Lehsain is located approximately 65 km from the capital Doha. It is roughly 3 km from the coastal entry to the area referred to as Doha Al-Hussein and approximately 10 km southwest of the village of Zekreet.

==History==
In J.G. Lorimer's Gazetteer of the Persian Gulf written in the early 1900s, he makes mention of Dōhat-Al-Hasain, noting its location as "halfway down the west side of Qatar", and describes it as a large bay that runs inland in a southerly direction. He goes on to state:

"The foot of it is called Dōhat Faishshākh. It contains Jazīrat Abū Falītah, and Rās Aburūk forms the western side of its entrance. Rās-as-Sumaiyah projects into it from its eastern side. On the west side of the bay are the ruins of a fort which was built by Rahmah-bin-Jabir early in the 19th century. There are 4 or 5 masonry wells of brackish water near the site of the fort."

==Archaeology==
Numerous Neolithic settlements have been uncovered on Qatar's west coast in the Zekreet Peninsula and Dukhan region. During the British archaeological expedition of Qatar in 1973–74 led by Beatrice de Cardi, Neolithic-era stone cutters were found in Lehsain. They closely resemble other tools belonging to the Mousterian industry, but archaeologist G. H. Smith of the British expedition suggested that this industry could be unique to Qatar.

==Qasr Lehsain==
During the archaeological explorations conducted by the British Archaeological Mission in Qatar from late 1973 to early 1974, the team carried out a survey of the Al-Husain site. This survey uncovered remnants of a building, identified as a castle, revealing only a few collapsed walls, an entrance along the southern wall, and a semi-circular tower at the northeastern corner. The discovery of broken pottery fragments during this survey suggested that the castle was constructed in the 19th century AD.

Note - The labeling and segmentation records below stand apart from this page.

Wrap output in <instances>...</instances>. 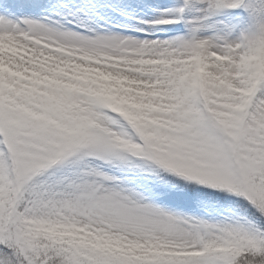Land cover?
<instances>
[{
  "label": "snow or ice",
  "instance_id": "1",
  "mask_svg": "<svg viewBox=\"0 0 264 264\" xmlns=\"http://www.w3.org/2000/svg\"><path fill=\"white\" fill-rule=\"evenodd\" d=\"M0 264H264V0H0Z\"/></svg>",
  "mask_w": 264,
  "mask_h": 264
}]
</instances>
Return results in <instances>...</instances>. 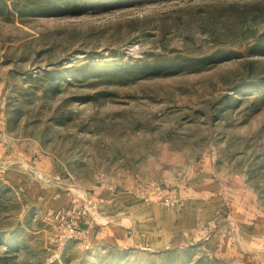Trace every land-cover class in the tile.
Wrapping results in <instances>:
<instances>
[{
  "label": "rangeland",
  "instance_id": "rangeland-1",
  "mask_svg": "<svg viewBox=\"0 0 264 264\" xmlns=\"http://www.w3.org/2000/svg\"><path fill=\"white\" fill-rule=\"evenodd\" d=\"M44 2L0 0V264H264V0Z\"/></svg>",
  "mask_w": 264,
  "mask_h": 264
},
{
  "label": "built area",
  "instance_id": "built-area-1",
  "mask_svg": "<svg viewBox=\"0 0 264 264\" xmlns=\"http://www.w3.org/2000/svg\"><path fill=\"white\" fill-rule=\"evenodd\" d=\"M95 206L90 200L85 201L84 206L73 204L69 208L52 210L48 216L53 219L57 228V238L60 240H82L84 248L88 249L92 243V224L89 222L87 213L89 207ZM85 226V229L83 227Z\"/></svg>",
  "mask_w": 264,
  "mask_h": 264
},
{
  "label": "crops",
  "instance_id": "crops-1",
  "mask_svg": "<svg viewBox=\"0 0 264 264\" xmlns=\"http://www.w3.org/2000/svg\"><path fill=\"white\" fill-rule=\"evenodd\" d=\"M19 157V161L25 163L26 161H28L29 157L26 154H23L20 152L17 153L16 149H14L12 151V153L9 151V148H0V160H3L4 163H9L10 161L14 160L16 157ZM19 173V174H17ZM6 176H9L10 178L18 177L17 180L20 181L22 178H24V176L26 177V174L23 170H9V172L6 173ZM20 179V180H19ZM60 195L59 194H52V196H50V208H52L53 210H58L59 208H61V203L60 202ZM46 202V201H45ZM97 204H95V206L90 210V214L91 216L94 217V215L96 214L95 212L97 211ZM130 223V222H129ZM114 226H112L113 229ZM119 232V230L117 231ZM114 233V231H113ZM99 236V234H98Z\"/></svg>",
  "mask_w": 264,
  "mask_h": 264
},
{
  "label": "trees",
  "instance_id": "trees-1",
  "mask_svg": "<svg viewBox=\"0 0 264 264\" xmlns=\"http://www.w3.org/2000/svg\"><path fill=\"white\" fill-rule=\"evenodd\" d=\"M58 0H45L44 2V5L42 6L44 9H56L57 6H53ZM78 1H82L84 4H89V5H93L94 2L99 4V5H102V4H106V3H109L110 0H78ZM119 1H123V0H119ZM188 63V62H186ZM182 64H185L184 60L182 61H175V63H172V65L170 66H179V65H182ZM128 69V68H127Z\"/></svg>",
  "mask_w": 264,
  "mask_h": 264
}]
</instances>
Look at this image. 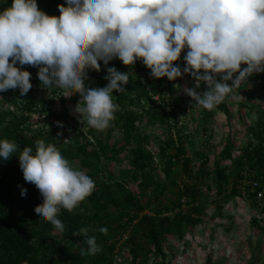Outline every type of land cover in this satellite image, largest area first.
Masks as SVG:
<instances>
[{"label":"trees","instance_id":"trees-1","mask_svg":"<svg viewBox=\"0 0 264 264\" xmlns=\"http://www.w3.org/2000/svg\"><path fill=\"white\" fill-rule=\"evenodd\" d=\"M39 1L44 3L39 9L47 10L50 16H59L58 5L65 4V0ZM11 3L12 0H0V10ZM186 52L187 49L182 51L180 59L174 64L185 66L183 57ZM100 63L99 72L88 70L85 84L89 88H101L108 83L104 79L107 68ZM107 67L129 73V81L123 85L125 92H113V100L119 105V111L115 113L116 119L112 126L104 132L90 128L86 120L79 123L82 128L75 127L65 108L63 111L53 109L56 99L52 94L50 97H38L37 87L41 82L37 74L35 80L31 77L30 82L35 87L26 96H21L18 89L0 92V140L15 141L19 149L28 146L34 152V142L43 139L46 144L55 145L70 163H76L73 168L83 171L95 182L94 191L77 209L71 213L61 209L57 218L65 225V230L60 234L62 237L56 238L51 234L56 230L54 226L34 212L35 206L43 200L35 185L24 181L16 156L19 153L6 161L0 158V264H114L116 236L120 229L127 230L122 223L124 218L128 224L137 219L134 230L126 238L130 243L129 250L135 256L129 264H135L138 248L142 245L139 231L147 239L149 245L146 248L155 254H162L166 234L181 228L184 223L198 221L194 214L200 212L196 205L202 189L200 185L210 186L211 183H207L209 178L214 183L216 195L228 188L240 194L238 184L242 180H248L244 184L247 191L252 189L249 181L257 180L259 185L253 189V196L258 189L264 188L263 111L252 104H240L239 117H243L241 112L244 109V113H257L256 127L247 129L251 139L242 153L236 158L232 157L231 150L235 145L227 137L213 169L207 166V155L197 151L194 153L195 157L201 159L194 171L191 164L193 157L185 147L189 144L186 141L189 135L185 126L181 125L180 118L185 115L187 105L196 107L200 123L206 130L205 124L213 116V111L178 96L175 85L179 78L173 81L167 77L152 78L150 69L142 61H137L129 68L119 59H113ZM36 69L24 65V70L30 73ZM254 74L263 80L264 86V72ZM184 76L194 86L199 84L190 75ZM60 91L53 88L51 93L57 92L63 100ZM72 100L80 101L79 94H73ZM217 109L228 113L225 101ZM44 111H47V117L38 127L37 123L40 122L30 114ZM150 124L162 128L160 140L159 134L154 135L146 130L145 125ZM111 132L118 134L112 141ZM154 139L159 141L155 154L162 164L164 182L157 178L156 155L147 147ZM224 159H230V165L221 166ZM122 161L127 166L117 169V164ZM179 166L185 178L191 179L190 182L185 181L182 175H172V169ZM174 186H177L175 191L172 189ZM21 188L27 190L25 197L20 195ZM166 192L171 194L167 195ZM146 195L153 199L152 214L142 213L144 206L139 198ZM256 201L253 204L257 206ZM183 204H187V210L182 209ZM253 221L256 222V219ZM84 227L89 229L88 236L96 237L102 249L96 255H80V249L87 248L86 237L76 233ZM101 227L108 229L107 235L98 231ZM157 264H164L163 260Z\"/></svg>","mask_w":264,"mask_h":264},{"label":"clouds","instance_id":"clouds-1","mask_svg":"<svg viewBox=\"0 0 264 264\" xmlns=\"http://www.w3.org/2000/svg\"><path fill=\"white\" fill-rule=\"evenodd\" d=\"M58 10L59 16L47 15L36 0H12L0 10V92L18 89L26 96L33 87L31 73L16 65L36 67L45 89L79 94L83 103L74 112L98 132L112 126L119 111L113 92H125L129 81V73L107 67L113 59L129 68L141 60L156 79L190 75L199 84L184 92L208 111L247 77L264 72V0H65ZM185 49L181 70L174 62ZM100 62L107 68L108 83L89 88L88 70L99 72ZM201 82L207 89L203 94L196 91ZM34 143L33 152L0 140V158L6 161L19 153L24 181L35 185L43 200L34 212L63 233L65 225L57 218L61 209H77L95 182L73 168L55 145L43 139ZM26 193L21 188L20 195ZM88 231L84 227L76 233L86 237L82 257L102 250ZM98 231L107 235L108 229Z\"/></svg>","mask_w":264,"mask_h":264},{"label":"rangeland","instance_id":"rangeland-1","mask_svg":"<svg viewBox=\"0 0 264 264\" xmlns=\"http://www.w3.org/2000/svg\"><path fill=\"white\" fill-rule=\"evenodd\" d=\"M38 8L44 5L37 1ZM49 15L48 11H43ZM141 61V60H138ZM22 67L24 66L16 65ZM181 67V70H183ZM38 72V68L31 73V77L35 80V76ZM141 73L140 75H142ZM175 85V93L178 96L188 98V102H192V98L185 92V88L195 87L190 82H187L184 74L179 78ZM263 80L255 76L253 73L242 82L238 89H234V92L225 99L228 105V113H224L219 109H214L213 116L205 124V129L200 123V119L197 116L196 107L187 105L186 113L181 116V125L185 126V131L188 133L186 149L192 158V167L196 171L200 162V157H195L194 153L197 151L207 155V166L211 169L214 168L213 164L218 156L219 151L223 148L227 137H230L235 145L231 150V155L236 158L242 153L243 148L251 138L248 136L247 129H255V120L257 113H244L243 117H239V107L242 103L252 104L261 111L264 112V86ZM231 85V81L228 82ZM33 84V83H32ZM38 86V85H37ZM33 87H35L33 85ZM38 97L55 96L56 102L53 105V109L56 111H65L72 117V124L77 128H82L79 124L80 121L78 114L74 112L76 101L72 100V90L56 88V91L60 89L63 100L60 99L59 94L55 92L51 93L53 88L45 89L41 83L37 87ZM205 84L199 85L196 91L203 94L206 91ZM52 94V95H51ZM67 96V97H66ZM81 99V97H80ZM82 101L80 104L82 105ZM9 106V105H7ZM32 118L38 119V127L41 122L47 117V111L43 113L33 112L30 114ZM146 126V130L151 134H159L160 140L162 137V128L159 125L150 124ZM118 134L111 132L110 140L116 138ZM253 141V140H252ZM192 142L194 144H192ZM159 141L151 140L147 147L155 154L157 151V144ZM156 155V154H155ZM155 166L158 173L157 178L164 179V173L162 172V164L159 162L158 156L154 158ZM230 159H224L221 162L222 165H230ZM73 167L76 163H70ZM127 166L125 161L117 164V169ZM172 175H182L185 181L190 182L191 179L185 178L182 173V168L174 167L172 169ZM209 178L206 184H201L200 198L197 201V207L200 212L194 214V217L198 218V221L192 223H184L181 228L173 231L170 234H166L162 243V254H155L153 251H149L146 247L149 245L147 239L141 235L140 231L138 235L141 238V248H138L135 264H157L161 259L164 264H264V192L261 196H253V189L250 191L244 188V184L248 180H242L239 185L240 194L233 193L229 188L219 195L215 194L214 183ZM254 181V180H252ZM257 181V180H256ZM232 181L229 182L231 184ZM252 185V182L249 181ZM177 186L172 187L173 191ZM135 189V188H131ZM167 195L170 193L166 192ZM258 205H254L255 199ZM144 206L142 213H154L153 199L151 197L143 196L139 198ZM262 206V207H263ZM183 210H187V204L182 205ZM256 219V222L253 219ZM126 231H119L116 236V244L113 249V262L114 264H129L134 255L131 253L130 243L126 240L127 235L132 232L137 219H134L131 224L127 223V219L122 220ZM53 237H62L56 230L51 232Z\"/></svg>","mask_w":264,"mask_h":264},{"label":"built area","instance_id":"built-area-1","mask_svg":"<svg viewBox=\"0 0 264 264\" xmlns=\"http://www.w3.org/2000/svg\"><path fill=\"white\" fill-rule=\"evenodd\" d=\"M258 185L259 184H258V182L256 180L252 181V189H255L256 186H258ZM263 192H264V188H260V189L257 190V195L261 196Z\"/></svg>","mask_w":264,"mask_h":264}]
</instances>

In 2011, a subsequent British team conducted another surface examination of the site and the castle, determining that Al-Husain Castle (or Qasr Al-Husain) is situated in the eastern part of a valley. The structure is square, measuring 40 by 40 meters, and features two watchtowers positioned at the northeastern and southwestern corners. The northwestern tower was found to be circular, consistent with other towers in castles from the same period. The remains of the castle walls are composed of piles of longitudinal stone rubble, particularly evident in the central courtyard, which lacks any structural remains. Excavations in the eastern section of the castle revealed the thickest of the castle walls, a wall with a thickness of 44.1 meters and a height of less than one meter. The survey results indicated that the castle's building units were constructed directly on the ground surface without foundational digging.

==Settlement==
Two distinct groups of building blocks are scattered around the site of Qasr Lehsain. The first group comprises three rectangular buildings outside the southern castle wall, with two positioned along the eastern and western sides and the third along the northern and southern sides. The second group, located on the western side of the valley, consists of seven rectangular buildings similar in pattern to the first group but with differing room sizes. It is believed that these structures, like the castle, date back to the 19th century.

Additionally, several mosques were found on both sides of the valley, two different cemeteries affiliated with the castle were unearthed, and several wells are found on the southern side. Farms and trees surround these wells.